Li Ming, Peng Ruo-Sin, Wei Changshuai, Lu Qing
Department of Epidemiology, Michigan State University, East Lansing, MI 48824, USA.
Front Biosci (Elite Ed). 2012 Jun 1;4(7):2607-2617. doi: 10.2741/e576.
Variations in complex traits are influenced by multiple genetic variants, environmental risk factors, and their interactions. Though substantial progress has been made in identifying single genetic variants associated with complex traits, detecting the gene-gene and gene-environment interactions remains a great challenge. When a large number of genetic variants and environmental risk factors are involved, searching for interactions is limited to pair-wise interactions due to the exponentially increased feature space and computational intensity. Alternatively, recursive partitioning approaches, such as random forests, have gained popularity in high-dimensional genetic association studies. In this article, we propose a U-Statistic-based random forest approach, referred to as Forest U-Test, for genetic association studies with quantitative traits. Through simulation studies, we showed that the Forest U-Test outperformed exiting methods. The proposed method was also applied to study Cannabis Dependence (CD), using three independent datasets from the Study of Addiction: Genetics and Environment. A significant joint association was detected with an empirical p-value less than 0.001. The finding was also replicated in two independent datasets with p-values of 5.93e-19 and 4.70e-17, respectively.

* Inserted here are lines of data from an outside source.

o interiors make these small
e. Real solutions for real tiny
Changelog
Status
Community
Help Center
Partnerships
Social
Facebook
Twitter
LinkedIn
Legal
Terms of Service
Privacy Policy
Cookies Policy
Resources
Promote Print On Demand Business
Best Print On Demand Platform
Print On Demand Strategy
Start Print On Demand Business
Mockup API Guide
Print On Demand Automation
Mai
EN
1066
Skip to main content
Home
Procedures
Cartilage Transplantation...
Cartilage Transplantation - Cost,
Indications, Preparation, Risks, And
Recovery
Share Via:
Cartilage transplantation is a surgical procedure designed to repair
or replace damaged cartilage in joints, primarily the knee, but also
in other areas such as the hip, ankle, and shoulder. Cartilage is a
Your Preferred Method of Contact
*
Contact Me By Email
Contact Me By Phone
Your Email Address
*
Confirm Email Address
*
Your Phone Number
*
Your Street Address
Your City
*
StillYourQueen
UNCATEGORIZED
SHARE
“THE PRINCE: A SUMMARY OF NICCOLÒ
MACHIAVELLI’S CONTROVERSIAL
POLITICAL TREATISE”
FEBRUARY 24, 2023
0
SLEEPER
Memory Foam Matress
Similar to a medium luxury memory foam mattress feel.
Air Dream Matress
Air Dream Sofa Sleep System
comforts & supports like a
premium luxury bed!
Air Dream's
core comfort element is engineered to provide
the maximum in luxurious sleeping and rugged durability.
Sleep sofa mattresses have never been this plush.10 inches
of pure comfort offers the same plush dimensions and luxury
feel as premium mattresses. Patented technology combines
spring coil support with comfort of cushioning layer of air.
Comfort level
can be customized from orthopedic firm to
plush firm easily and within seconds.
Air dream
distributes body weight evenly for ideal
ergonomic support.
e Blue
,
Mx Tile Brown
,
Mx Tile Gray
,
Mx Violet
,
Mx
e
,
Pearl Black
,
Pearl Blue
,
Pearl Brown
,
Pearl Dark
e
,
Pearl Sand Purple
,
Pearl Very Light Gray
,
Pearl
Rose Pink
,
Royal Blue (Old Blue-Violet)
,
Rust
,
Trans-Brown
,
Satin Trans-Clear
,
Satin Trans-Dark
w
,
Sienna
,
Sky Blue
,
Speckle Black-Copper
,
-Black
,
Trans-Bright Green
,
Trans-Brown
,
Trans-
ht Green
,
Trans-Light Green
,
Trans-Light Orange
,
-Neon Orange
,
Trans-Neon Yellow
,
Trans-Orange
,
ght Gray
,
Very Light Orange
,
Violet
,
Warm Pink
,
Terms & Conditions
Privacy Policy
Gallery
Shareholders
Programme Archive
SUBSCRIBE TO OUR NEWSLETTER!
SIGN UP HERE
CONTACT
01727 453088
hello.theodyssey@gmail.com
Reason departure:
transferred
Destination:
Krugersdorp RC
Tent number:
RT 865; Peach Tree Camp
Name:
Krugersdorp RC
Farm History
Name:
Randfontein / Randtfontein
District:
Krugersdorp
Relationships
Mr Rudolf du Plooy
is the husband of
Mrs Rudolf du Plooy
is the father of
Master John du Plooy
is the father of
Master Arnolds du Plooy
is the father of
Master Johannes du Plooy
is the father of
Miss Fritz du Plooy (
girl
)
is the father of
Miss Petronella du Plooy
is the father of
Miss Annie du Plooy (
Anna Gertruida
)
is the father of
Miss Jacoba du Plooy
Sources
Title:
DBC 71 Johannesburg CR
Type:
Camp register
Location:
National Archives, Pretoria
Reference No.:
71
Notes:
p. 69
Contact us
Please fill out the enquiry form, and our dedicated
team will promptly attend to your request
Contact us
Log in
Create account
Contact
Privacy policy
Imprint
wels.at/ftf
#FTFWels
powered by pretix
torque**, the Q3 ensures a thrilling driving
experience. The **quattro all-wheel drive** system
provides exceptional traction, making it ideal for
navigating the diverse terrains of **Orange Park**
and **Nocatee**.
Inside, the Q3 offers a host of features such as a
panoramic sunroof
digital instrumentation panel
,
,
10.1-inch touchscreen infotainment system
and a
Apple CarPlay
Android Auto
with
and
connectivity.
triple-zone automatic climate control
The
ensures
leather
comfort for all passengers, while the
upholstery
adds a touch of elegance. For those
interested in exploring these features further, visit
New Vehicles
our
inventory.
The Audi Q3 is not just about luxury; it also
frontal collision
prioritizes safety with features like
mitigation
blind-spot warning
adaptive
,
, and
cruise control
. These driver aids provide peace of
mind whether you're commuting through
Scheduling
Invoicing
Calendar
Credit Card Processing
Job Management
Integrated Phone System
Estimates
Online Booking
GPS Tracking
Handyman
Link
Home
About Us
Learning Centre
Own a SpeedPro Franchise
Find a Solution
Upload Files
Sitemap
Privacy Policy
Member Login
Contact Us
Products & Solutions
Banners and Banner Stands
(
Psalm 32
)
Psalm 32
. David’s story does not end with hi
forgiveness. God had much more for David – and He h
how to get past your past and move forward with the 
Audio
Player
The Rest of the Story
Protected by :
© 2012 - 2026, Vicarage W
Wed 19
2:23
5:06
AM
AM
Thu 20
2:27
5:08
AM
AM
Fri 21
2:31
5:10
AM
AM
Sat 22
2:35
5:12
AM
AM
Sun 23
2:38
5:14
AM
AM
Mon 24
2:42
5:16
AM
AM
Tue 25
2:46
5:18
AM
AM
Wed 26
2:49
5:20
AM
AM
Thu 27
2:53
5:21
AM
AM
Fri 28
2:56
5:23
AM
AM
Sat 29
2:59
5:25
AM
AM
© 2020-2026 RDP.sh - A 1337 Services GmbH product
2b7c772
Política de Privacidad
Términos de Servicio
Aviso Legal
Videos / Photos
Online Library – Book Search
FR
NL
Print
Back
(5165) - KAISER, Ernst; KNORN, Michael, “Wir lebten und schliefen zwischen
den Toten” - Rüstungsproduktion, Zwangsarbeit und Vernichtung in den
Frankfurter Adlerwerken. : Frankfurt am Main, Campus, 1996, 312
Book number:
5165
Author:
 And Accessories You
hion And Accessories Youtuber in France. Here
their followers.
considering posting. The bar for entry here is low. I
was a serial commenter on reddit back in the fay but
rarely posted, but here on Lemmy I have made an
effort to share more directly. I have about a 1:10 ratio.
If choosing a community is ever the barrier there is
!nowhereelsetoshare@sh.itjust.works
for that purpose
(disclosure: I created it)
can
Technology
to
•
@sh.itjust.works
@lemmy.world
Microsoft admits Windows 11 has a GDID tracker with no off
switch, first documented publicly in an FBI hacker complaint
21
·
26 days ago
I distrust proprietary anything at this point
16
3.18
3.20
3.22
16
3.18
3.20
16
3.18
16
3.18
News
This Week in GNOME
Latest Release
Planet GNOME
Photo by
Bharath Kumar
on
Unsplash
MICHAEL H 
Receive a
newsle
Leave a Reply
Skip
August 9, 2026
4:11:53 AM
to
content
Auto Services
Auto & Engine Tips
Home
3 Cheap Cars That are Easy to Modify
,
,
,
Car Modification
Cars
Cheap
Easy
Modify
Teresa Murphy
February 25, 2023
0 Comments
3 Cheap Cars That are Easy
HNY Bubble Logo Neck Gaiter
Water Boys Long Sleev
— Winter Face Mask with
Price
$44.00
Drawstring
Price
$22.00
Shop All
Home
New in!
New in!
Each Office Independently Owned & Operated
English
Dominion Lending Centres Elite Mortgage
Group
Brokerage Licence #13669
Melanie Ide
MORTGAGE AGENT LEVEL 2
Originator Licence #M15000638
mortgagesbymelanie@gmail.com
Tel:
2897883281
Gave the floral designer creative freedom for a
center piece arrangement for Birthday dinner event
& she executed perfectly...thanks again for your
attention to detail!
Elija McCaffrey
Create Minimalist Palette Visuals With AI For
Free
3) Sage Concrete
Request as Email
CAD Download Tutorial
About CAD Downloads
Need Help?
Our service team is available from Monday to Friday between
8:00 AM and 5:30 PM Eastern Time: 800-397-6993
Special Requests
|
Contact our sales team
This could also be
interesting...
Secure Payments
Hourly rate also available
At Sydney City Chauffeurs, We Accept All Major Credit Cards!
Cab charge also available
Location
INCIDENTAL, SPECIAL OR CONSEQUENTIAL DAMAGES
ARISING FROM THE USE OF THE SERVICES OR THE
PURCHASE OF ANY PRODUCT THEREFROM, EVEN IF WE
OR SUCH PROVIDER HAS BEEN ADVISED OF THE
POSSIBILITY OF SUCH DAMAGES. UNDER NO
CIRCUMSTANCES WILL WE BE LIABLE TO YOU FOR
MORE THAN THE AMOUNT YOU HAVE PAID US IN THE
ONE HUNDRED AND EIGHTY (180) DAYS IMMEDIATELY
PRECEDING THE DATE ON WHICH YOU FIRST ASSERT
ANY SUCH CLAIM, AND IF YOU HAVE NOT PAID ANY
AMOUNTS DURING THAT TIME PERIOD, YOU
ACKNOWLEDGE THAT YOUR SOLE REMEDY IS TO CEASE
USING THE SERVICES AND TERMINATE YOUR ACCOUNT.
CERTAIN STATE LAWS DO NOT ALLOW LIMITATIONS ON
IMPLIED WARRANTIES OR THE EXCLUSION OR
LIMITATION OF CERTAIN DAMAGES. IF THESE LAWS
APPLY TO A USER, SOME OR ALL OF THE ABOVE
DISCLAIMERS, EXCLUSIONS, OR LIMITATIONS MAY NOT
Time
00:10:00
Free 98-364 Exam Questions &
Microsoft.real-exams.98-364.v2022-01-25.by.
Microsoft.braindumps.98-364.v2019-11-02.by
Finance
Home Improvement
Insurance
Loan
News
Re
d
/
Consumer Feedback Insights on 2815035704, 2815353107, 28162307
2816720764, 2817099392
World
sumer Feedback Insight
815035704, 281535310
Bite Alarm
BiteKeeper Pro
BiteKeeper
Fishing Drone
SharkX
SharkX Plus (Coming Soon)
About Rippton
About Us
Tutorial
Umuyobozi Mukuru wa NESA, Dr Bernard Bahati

复杂性状的变异受到多种遗传变异、环境风险因素及其相互作用的影响。尽管在识别与复杂性状相关的单个遗传变异方面已取得重大进展,但检测基因-基因和基因-环境相互作用仍然是一项巨大挑战。当涉及大量遗传变异和环境风险因素时,由于特征空间和计算强度呈指数级增加,搜索相互作用仅限于成对相互作用。另外,递归划分方法,如随机森林,在高维遗传关联研究中越来越受欢迎。在本文中,我们提出了一种基于U统计量的随机森林方法,称为森林U检验,用于定量性状的遗传关联研究。通过模拟研究,我们表明森林U检验优于现有方法。所提出的方法还应用于研究大麻依赖(CD),使用了来自成瘾:遗传学与环境研究的三个独立数据集。检测到显著的联合关联,经验p值小于0.001。这一发现也在另外两个独立数据集中得到重复,p值分别为5.93e-19和4.70e-17。